One might say the 60s through the 90s were the first thrust of Yang ebullience, penetrating the complacent end to what had come before with a huge energy of the sort of “questioning and searching” that went too far abroad and begat so much cultural and religious relativism. The philosophy so succinctly expressed in the tritest of song lyrics, It’s your thing, do what you want to do/I can’t tell you who to sock it to, had a profound influence on the world, and neither the Church—nor her newly engaged laity, who were beginning to influence liturgical and catechetical planning—were wholly immune to it. Arguably, the age began to influence the church, rather than the church influencing the age. 

But if the cyle of ebullience and quiescence is eternal, and we know it is, then at some point that Yang energy is going to reach its culmination—become all it can possibly be in this character—and will then begin to transition into Yin, bringing forth something that is quieter, more thoughtful and reflective. 

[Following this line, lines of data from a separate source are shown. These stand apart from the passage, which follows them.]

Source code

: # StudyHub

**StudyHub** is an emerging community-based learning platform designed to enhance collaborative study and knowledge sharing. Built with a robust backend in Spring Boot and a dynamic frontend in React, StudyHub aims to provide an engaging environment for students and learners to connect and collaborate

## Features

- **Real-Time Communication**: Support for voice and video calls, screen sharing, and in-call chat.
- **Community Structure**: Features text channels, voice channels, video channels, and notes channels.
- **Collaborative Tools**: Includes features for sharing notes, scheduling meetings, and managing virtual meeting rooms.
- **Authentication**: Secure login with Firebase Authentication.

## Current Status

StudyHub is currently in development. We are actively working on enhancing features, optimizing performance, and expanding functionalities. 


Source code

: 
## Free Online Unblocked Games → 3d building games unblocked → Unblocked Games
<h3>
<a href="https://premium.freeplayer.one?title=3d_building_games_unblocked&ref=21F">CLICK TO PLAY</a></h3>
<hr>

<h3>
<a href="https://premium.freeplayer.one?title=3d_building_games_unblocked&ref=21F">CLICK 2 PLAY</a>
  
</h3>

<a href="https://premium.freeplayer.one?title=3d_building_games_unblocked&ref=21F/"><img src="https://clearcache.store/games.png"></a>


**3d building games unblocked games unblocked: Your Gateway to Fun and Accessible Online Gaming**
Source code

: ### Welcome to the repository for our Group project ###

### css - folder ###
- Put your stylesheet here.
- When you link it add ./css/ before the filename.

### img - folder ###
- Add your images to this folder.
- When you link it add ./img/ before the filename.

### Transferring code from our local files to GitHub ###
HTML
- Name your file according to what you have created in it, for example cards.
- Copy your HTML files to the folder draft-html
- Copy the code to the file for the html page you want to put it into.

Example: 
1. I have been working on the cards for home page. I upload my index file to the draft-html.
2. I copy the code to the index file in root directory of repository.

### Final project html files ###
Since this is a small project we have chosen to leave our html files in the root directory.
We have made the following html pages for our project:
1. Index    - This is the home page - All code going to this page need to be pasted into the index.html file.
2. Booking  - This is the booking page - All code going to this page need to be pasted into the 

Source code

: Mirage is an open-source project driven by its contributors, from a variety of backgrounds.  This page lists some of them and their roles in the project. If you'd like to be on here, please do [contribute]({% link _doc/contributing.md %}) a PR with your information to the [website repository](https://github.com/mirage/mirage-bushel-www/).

The first transitional “blips” that move from Yin to Yang, from Black to White and back, are rarely observed because they are so very small, and because that’s true, whole generations can slip through the cracks and be lost to what comes next. There is always that “missing” generation that gets shortchanged when Yang moves to Yin or Yin to Yang. I believe God must have a particular abundance of mercy for those lost in the blur, because the transition leaves them so vulnerable, so untethered to what is substantial and real. If that is true, then he will surely give us the means to reclaim his “lost” and youthful sheep.

Perhaps with this synodal outreach—and even with the advent of alternative and social media that is tracking it—God is doing just that.